◆ DIRECTIVE ◆
All the entries need to be duplicated exactly, with the pictures omitted.

BEGIN DATASET EXTRACT

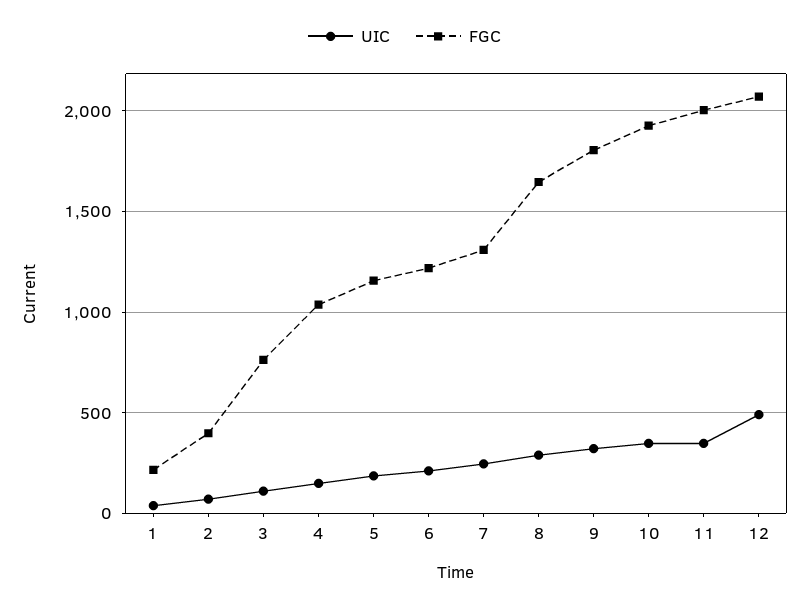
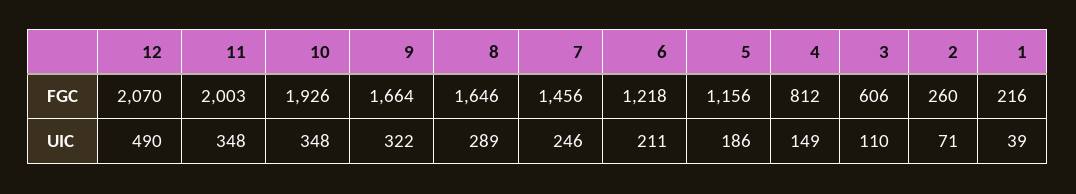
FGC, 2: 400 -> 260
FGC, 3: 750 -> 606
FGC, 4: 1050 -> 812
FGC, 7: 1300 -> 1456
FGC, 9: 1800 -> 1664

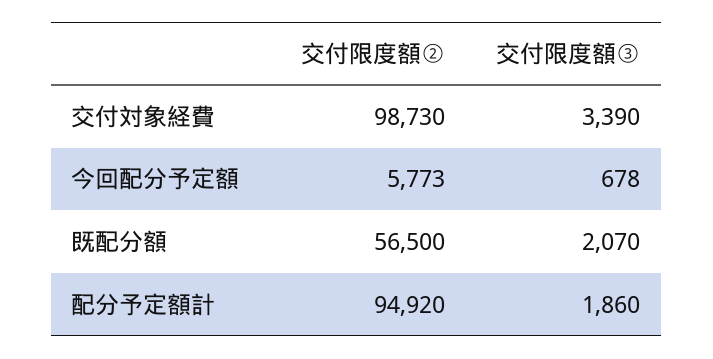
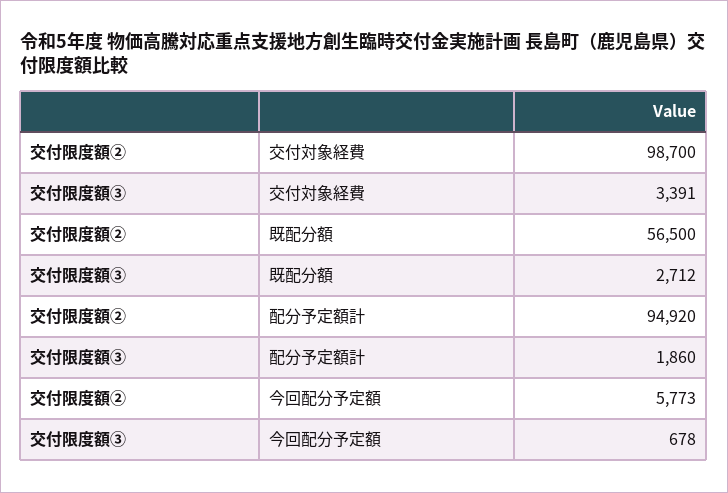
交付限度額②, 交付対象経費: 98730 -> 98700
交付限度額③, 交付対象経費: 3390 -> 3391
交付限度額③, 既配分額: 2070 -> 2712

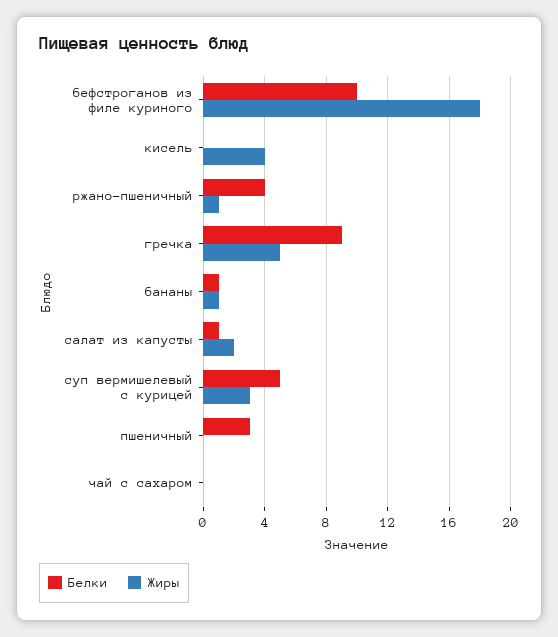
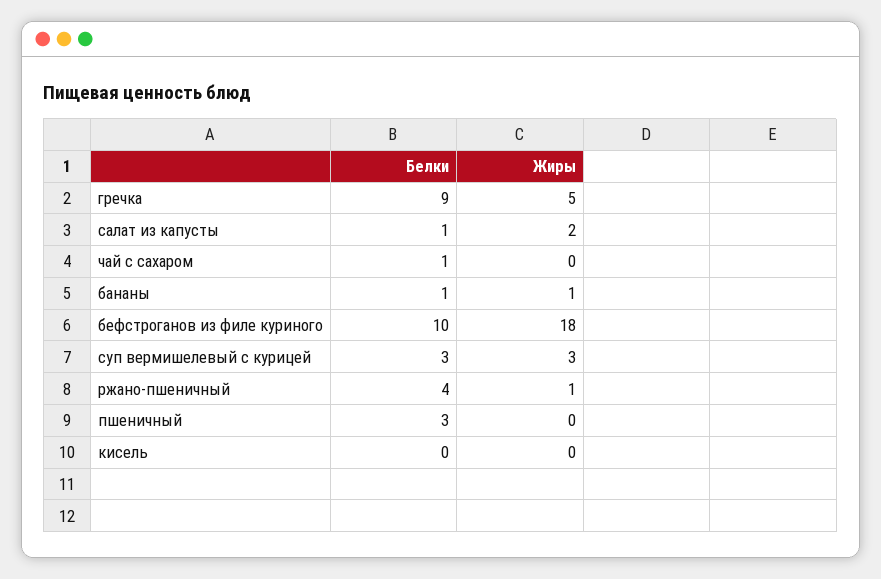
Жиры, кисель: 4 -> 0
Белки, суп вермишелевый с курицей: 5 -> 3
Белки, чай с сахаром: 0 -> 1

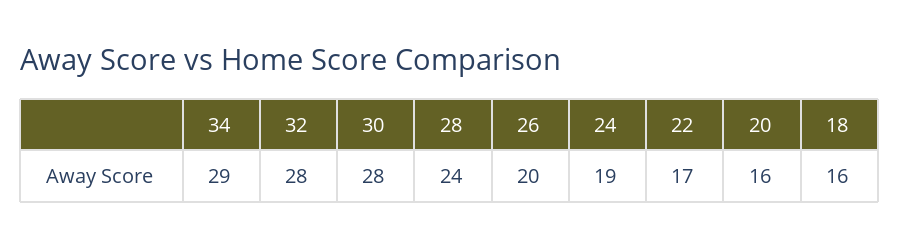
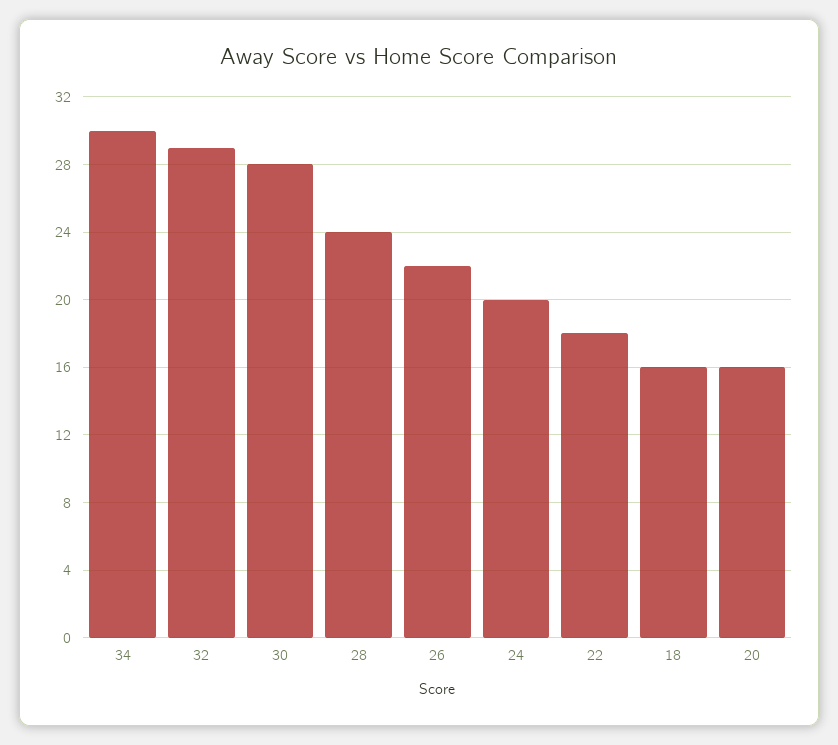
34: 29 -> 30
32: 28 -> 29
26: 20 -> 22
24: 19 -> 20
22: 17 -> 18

END DATASET EXTRACT

◆ TASK OUTPUT ◆
FGC, 2: 400 -> 260
FGC, 3: 750 -> 606
FGC, 4: 1050 -> 812
FGC, 7: 1300 -> 1456
FGC, 9: 1800 -> 1664

交付限度額②, 交付対象経費: 98730 -> 98700
交付限度額③, 交付対象経費: 3390 -> 3391
交付限度額③, 既配分額: 2070 -> 2712

Жиры, кисель: 4 -> 0
Белки, суп вермишелевый с курицей: 5 -> 3
Белки, чай с сахаром: 0 -> 1

34: 29 -> 30
32: 28 -> 29
26: 20 -> 22
24: 19 -> 20
22: 17 -> 18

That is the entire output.